Source records:

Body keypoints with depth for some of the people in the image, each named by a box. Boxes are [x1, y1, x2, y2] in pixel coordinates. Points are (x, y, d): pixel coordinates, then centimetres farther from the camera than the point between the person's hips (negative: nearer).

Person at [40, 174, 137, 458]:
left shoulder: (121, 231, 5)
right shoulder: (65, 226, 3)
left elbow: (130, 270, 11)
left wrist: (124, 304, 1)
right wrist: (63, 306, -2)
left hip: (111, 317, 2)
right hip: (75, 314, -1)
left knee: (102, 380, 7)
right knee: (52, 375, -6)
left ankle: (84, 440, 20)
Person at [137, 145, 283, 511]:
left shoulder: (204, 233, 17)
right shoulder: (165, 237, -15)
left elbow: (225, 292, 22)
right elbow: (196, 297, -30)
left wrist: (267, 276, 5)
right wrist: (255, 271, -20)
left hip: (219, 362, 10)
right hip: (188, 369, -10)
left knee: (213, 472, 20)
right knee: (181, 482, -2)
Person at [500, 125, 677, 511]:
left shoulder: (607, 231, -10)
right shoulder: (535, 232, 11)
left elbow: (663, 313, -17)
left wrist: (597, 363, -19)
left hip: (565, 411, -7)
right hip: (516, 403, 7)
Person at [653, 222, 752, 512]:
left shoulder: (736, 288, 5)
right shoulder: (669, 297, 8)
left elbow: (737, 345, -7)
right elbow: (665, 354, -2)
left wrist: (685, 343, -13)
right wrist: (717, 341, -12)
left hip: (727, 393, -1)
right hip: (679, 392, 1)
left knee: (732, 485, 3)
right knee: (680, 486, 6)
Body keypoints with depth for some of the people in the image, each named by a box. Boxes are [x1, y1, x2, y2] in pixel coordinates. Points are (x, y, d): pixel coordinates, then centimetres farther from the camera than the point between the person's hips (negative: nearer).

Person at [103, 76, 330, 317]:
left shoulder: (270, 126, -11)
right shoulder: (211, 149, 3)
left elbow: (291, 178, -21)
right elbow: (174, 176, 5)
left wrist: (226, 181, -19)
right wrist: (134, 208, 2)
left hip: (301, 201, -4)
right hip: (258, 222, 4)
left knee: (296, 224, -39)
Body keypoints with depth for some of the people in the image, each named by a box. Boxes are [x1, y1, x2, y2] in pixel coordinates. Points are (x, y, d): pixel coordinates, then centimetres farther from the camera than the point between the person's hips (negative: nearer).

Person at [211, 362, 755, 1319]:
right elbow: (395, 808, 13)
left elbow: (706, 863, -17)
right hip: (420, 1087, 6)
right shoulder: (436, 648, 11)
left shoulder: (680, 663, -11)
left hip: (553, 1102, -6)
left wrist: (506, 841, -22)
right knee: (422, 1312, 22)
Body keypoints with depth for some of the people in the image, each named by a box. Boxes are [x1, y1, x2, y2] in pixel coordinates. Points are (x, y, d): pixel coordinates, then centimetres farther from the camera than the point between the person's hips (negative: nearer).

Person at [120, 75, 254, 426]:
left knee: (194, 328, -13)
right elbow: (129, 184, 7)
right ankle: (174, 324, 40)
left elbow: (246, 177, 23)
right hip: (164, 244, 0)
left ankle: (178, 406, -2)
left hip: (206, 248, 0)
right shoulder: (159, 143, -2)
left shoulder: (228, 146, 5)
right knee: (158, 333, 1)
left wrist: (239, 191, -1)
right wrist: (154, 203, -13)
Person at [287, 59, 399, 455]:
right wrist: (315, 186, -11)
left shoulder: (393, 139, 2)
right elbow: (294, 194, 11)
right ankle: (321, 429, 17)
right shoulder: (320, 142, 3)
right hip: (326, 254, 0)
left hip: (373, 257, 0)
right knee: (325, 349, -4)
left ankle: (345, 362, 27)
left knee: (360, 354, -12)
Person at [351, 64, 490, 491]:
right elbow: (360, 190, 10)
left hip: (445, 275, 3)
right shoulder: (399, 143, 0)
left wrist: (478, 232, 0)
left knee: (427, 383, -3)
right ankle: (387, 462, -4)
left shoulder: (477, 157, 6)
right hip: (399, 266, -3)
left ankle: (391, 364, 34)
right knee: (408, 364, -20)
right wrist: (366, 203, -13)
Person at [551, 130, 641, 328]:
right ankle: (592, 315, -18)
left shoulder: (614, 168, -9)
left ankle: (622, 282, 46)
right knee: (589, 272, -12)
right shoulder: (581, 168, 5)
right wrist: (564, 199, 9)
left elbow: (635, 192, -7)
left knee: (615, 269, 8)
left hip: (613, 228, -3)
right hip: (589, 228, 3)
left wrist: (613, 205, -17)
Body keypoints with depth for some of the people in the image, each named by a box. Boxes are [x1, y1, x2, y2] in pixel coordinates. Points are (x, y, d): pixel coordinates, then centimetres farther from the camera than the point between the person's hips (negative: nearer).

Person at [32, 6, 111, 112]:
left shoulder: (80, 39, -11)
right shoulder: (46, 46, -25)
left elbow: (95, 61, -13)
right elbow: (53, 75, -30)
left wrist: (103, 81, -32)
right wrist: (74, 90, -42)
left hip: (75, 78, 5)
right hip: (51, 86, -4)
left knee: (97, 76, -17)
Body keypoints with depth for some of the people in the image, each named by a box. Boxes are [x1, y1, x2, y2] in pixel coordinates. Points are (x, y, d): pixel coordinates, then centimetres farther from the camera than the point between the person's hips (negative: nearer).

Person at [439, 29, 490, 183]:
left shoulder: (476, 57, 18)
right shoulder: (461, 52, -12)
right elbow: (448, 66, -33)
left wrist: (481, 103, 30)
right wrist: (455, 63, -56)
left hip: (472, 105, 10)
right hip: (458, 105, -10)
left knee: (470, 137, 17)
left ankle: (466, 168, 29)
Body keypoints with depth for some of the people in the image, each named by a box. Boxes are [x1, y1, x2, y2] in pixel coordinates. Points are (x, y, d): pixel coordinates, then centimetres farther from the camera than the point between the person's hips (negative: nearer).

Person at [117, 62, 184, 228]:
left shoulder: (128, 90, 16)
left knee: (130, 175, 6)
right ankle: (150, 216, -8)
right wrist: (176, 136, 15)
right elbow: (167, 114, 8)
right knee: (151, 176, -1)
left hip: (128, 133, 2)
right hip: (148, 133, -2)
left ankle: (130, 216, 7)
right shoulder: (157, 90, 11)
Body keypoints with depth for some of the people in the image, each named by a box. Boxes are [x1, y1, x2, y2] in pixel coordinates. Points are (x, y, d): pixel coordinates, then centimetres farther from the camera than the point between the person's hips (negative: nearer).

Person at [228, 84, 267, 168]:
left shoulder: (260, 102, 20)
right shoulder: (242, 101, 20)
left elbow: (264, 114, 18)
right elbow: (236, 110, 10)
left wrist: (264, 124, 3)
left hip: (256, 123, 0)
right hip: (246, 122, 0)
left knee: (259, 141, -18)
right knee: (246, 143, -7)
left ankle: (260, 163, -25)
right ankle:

Exercise description: Copy out the part of the records that begins with the line containing "right shoulder: (461, 52, -12)" and runs through the last line of the records, with both ends included.

Solved exercise:
right shoulder: (461, 52, -12)
right elbow: (448, 66, -33)
left wrist: (481, 103, 30)
right wrist: (455, 63, -56)
left hip: (472, 105, 10)
right hip: (458, 105, -10)
left knee: (470, 137, 17)
left ankle: (466, 168, 29)
Body keypoints with depth for some of the people in the image, each named by a box. Boxes are [x1, y1, x2, y2] in pixel coordinates. Points are (x, y, d): pixel coordinates, then centimetres farther from the camera than the point between the person's hips (negative: nearer).

Person at [117, 62, 184, 228]:
left shoulder: (128, 90, 16)
left knee: (130, 175, 6)
right ankle: (150, 216, -8)
right wrist: (176, 136, 15)
right elbow: (167, 114, 8)
right knee: (151, 176, -1)
left hip: (128, 133, 2)
right hip: (148, 133, -2)
left ankle: (130, 216, 7)
right shoulder: (157, 90, 11)
Body keypoints with depth for some of the people in the image, each named by a box. Boxes are [x1, y1, x2, y2] in pixel coordinates. Points are (x, y, d): pixel coordinates, then centimetres farther from the camera than the point between the person's hips (negative: nearer).

Person at [228, 84, 267, 168]:
left shoulder: (260, 102, 20)
right shoulder: (242, 101, 20)
left elbow: (264, 114, 18)
right elbow: (236, 110, 10)
left wrist: (264, 124, 3)
left hip: (256, 123, 0)
right hip: (246, 122, 0)
left knee: (259, 141, -18)
right knee: (246, 143, -7)
left ankle: (260, 163, -25)
right ankle:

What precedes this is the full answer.